As the name suggests, these guides don’t need an Internet connection, making finding restaurants, hotels and attractions a snap when we were on the go.
The offline maps are perfect when you’re too cheap to buy a data plan. If you tire of the ads in app, there’s also a paid version of City Maps 2Go Pro ($6.99) if you’d like to get rid of the ads.
Google Translate (free)
You can use the Google Translate app to translate to and from over 60 languages with a nice auto detect feature if you’re not sure which language you’re inputting.
You can now download translation dictionaries for Android devices, and it’s rumored that these will be coming soon to the iPhone so you don’t need to be online.
It also allows speech input and you can hear the translations spoke. Very handy when trying to make your taxi driver understand you and you’re late for your flight.
The Weather Channel (free)
Reliable, and easy to use, the The Weather Channel® app can get you weather forecasts for almost any location on the globe.
The The Weather Channel® Max app has some increased functionality, but the new user interface is getting mixed reviews.
The XE Currency app lets you convert currency with a simple click.
The app lets you type in an amount in one currency, and then see the conversion in a list of currencies.

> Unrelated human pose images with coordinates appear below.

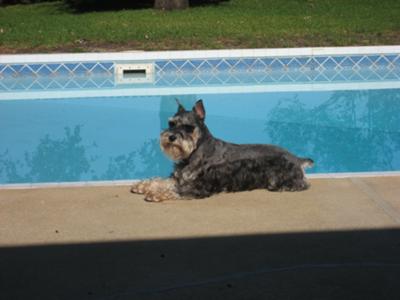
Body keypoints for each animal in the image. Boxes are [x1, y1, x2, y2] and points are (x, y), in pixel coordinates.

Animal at [131, 99, 312, 203]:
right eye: (171, 123)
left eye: (189, 127)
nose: (171, 137)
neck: (194, 152)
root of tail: (297, 158)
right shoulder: (179, 177)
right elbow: (162, 180)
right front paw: (143, 185)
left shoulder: (198, 187)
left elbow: (176, 190)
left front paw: (155, 193)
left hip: (281, 178)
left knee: (302, 184)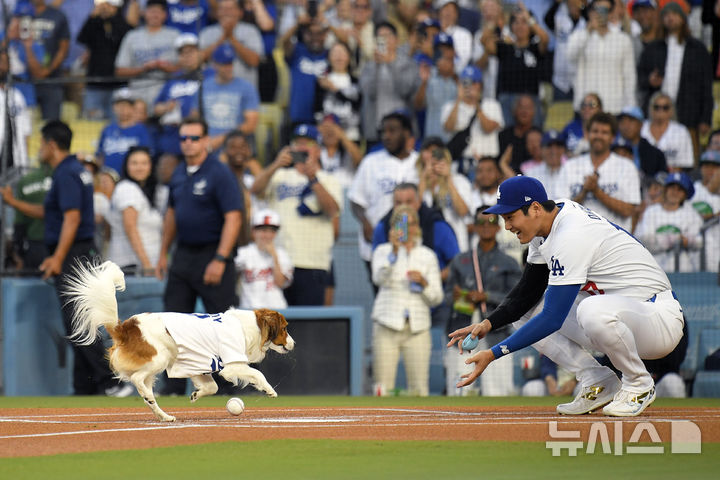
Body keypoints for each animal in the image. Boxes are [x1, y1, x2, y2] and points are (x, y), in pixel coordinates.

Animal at [64, 260, 294, 422]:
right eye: (284, 328)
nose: (293, 344)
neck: (249, 327)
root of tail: (126, 327)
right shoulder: (232, 365)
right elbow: (256, 373)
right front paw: (269, 389)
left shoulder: (198, 365)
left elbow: (213, 388)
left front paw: (196, 394)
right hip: (160, 359)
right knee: (138, 380)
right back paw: (149, 398)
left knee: (148, 392)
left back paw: (163, 415)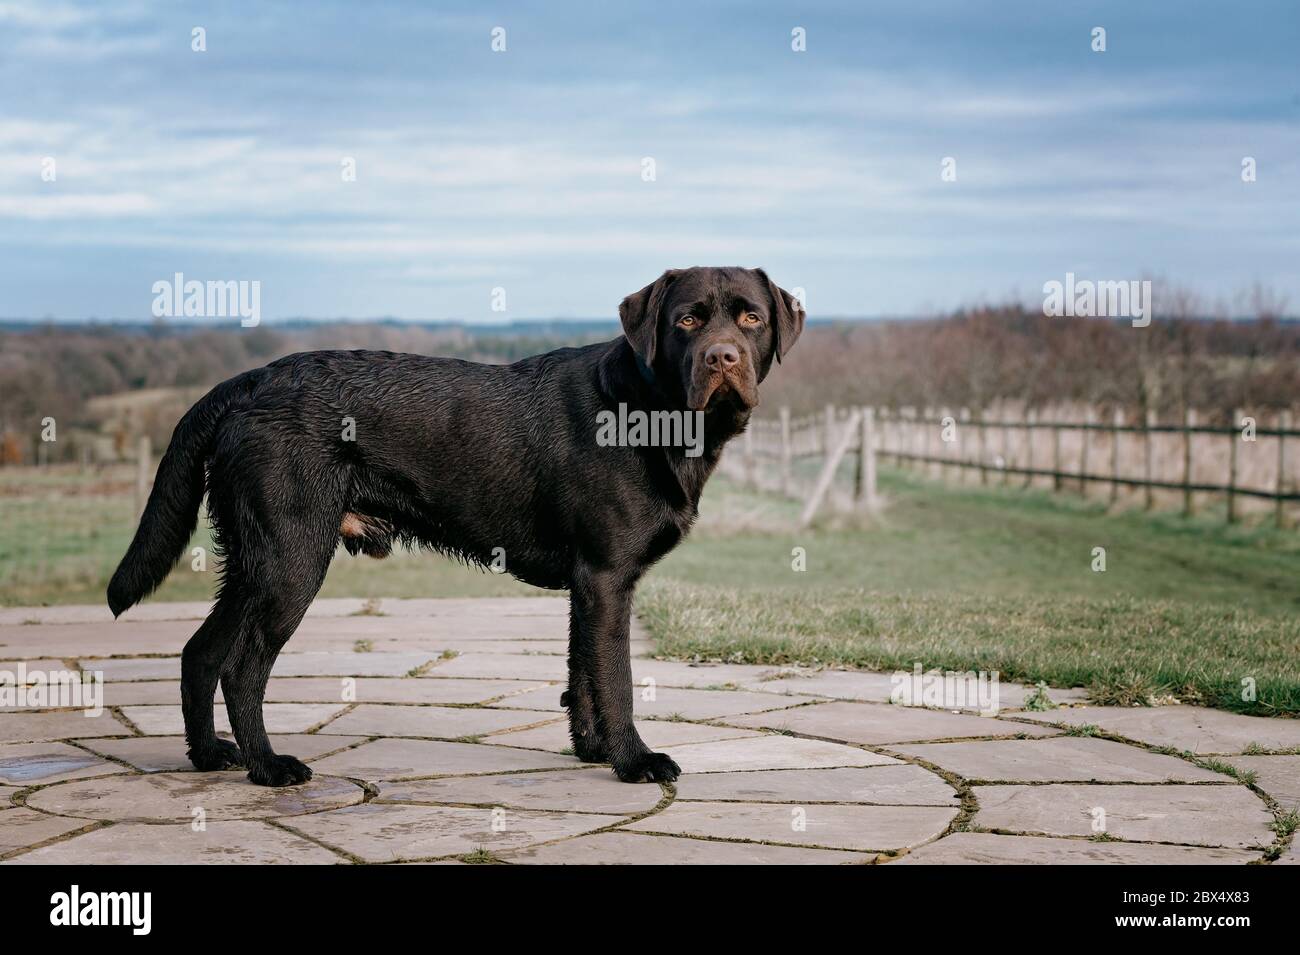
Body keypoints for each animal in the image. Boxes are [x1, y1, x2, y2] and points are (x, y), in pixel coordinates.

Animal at [109, 267, 800, 784]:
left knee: (199, 652)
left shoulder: (589, 584)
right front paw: (634, 762)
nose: (722, 358)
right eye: (687, 319)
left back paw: (208, 757)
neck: (646, 409)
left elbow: (582, 677)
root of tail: (249, 380)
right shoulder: (607, 578)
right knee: (241, 667)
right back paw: (268, 768)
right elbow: (617, 680)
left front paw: (592, 752)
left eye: (751, 319)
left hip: (252, 563)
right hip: (291, 560)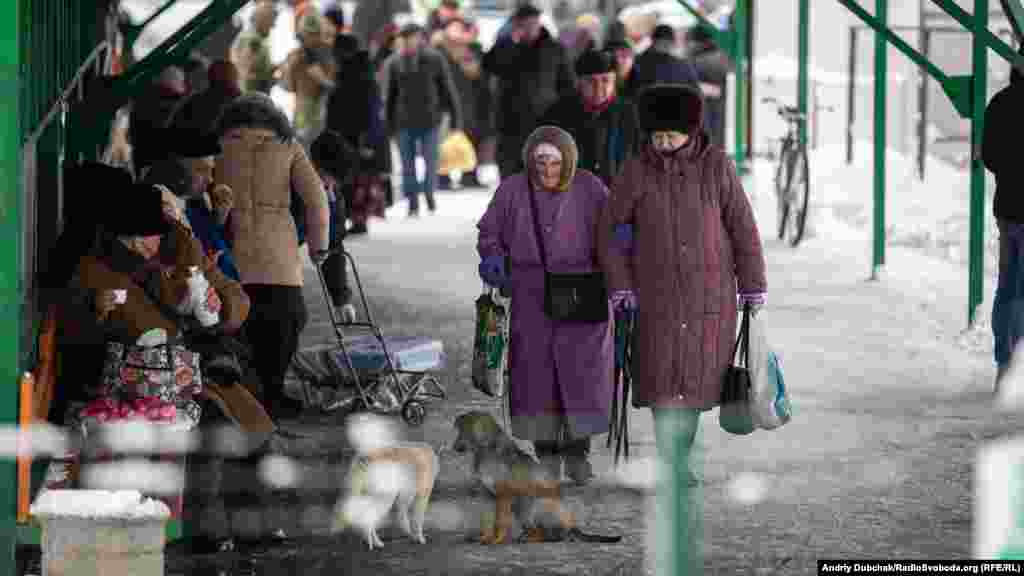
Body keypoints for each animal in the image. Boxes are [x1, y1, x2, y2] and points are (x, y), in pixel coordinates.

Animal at [452, 407, 618, 541]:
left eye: (464, 432)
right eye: (459, 431)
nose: (455, 448)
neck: (486, 452)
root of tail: (572, 525)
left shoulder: (503, 494)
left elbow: (500, 523)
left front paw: (495, 539)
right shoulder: (487, 495)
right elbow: (487, 520)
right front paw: (485, 537)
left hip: (533, 503)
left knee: (548, 533)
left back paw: (535, 538)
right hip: (521, 508)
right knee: (538, 530)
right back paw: (525, 536)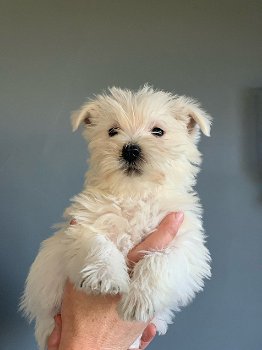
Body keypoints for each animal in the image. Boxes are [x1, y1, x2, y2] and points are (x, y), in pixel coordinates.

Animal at [21, 85, 212, 350]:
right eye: (112, 131)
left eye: (158, 131)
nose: (130, 149)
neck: (133, 193)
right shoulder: (81, 225)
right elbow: (97, 242)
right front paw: (105, 277)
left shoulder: (187, 244)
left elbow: (160, 260)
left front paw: (140, 299)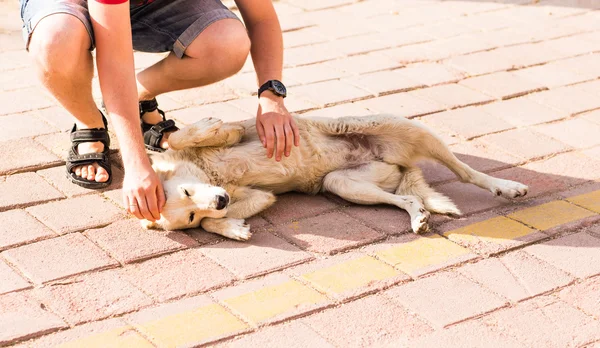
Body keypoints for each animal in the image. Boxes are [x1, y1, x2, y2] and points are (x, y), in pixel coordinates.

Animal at [143, 115, 528, 241]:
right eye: (191, 217)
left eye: (187, 192)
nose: (221, 201)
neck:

Xe can compares over 180 currencies.
XE Currency Pro ($1.99) is ad free and lets you monitor twice as many currencies as the free version.
The gold standard to which all other Internet calling programs aspire, Skype is reliable and easy to use.
Calls to the US and Canada are nearly free, and you can call other countries for some of the best rates on the net.
It features video calling and speakerphone capabilities.
Though we primarily use Skype for calling home, there are times that it’s down or not working reliably.
Reliable and simple to use, the FREE Calls with magicJack app is a great Skype alternative.
The magicJack app is an app version of the famous majicJack device that plugs into a USB port on a desktop computer.
Calling to Canada and the US is free and you can get a free number and voicemail with a new account.
The Talkatone app uses Google Voice protocols to power its calls.
Like Skype and the magicJack app, Talkatone makes its calls using a WiFi connection. You’ll need a Google account to use the Talkatone app.
We use Talkatone to make free calls and SMS text messages to Canada and the US. It’s worked for us in Mexico, Europe, Morocco and North America.
Facebook is really a must have app for sharing travel photos and updates with friends and family.
We use our Facebook page to share photos and updates you won’t see on the blog.
An easy to use, fun photo sharing app, Instagram is a must have for anyone under 40 (and a heck of a lot of folks older than that).It’s great fun to use, and easy to boot with tons of filters and fun effects.The only huge negative to Instagram is the fact that it was bought out by Facebook not too long ago, making privacy and photo ownership issues a potential concern going forward.
The iNetapp lets us check the devices on our local network and tells us the IP address of all our other gadgets when we’re trying to share something locally.
iNet also lets us know who’s sharing our internet connection and lets us verify that we’re not sharing anything we’re not supposed to.
Speedtest.net does a speed test to see how fast your internet connection is.
It’s a vital tool when troubleshooting bad internet connections or even when choosing a room and decent internet is a must.
Tip! Because we travel with kids, we use our iPhones and iPad to help occupy our kids when they’re far past the point where stories or games will amuse them. Check out Charles’ list of great drawing apps for the iPad (most of these are also available for the iPhone).
Do you have any favorite apps for travel? Let us know in the comments.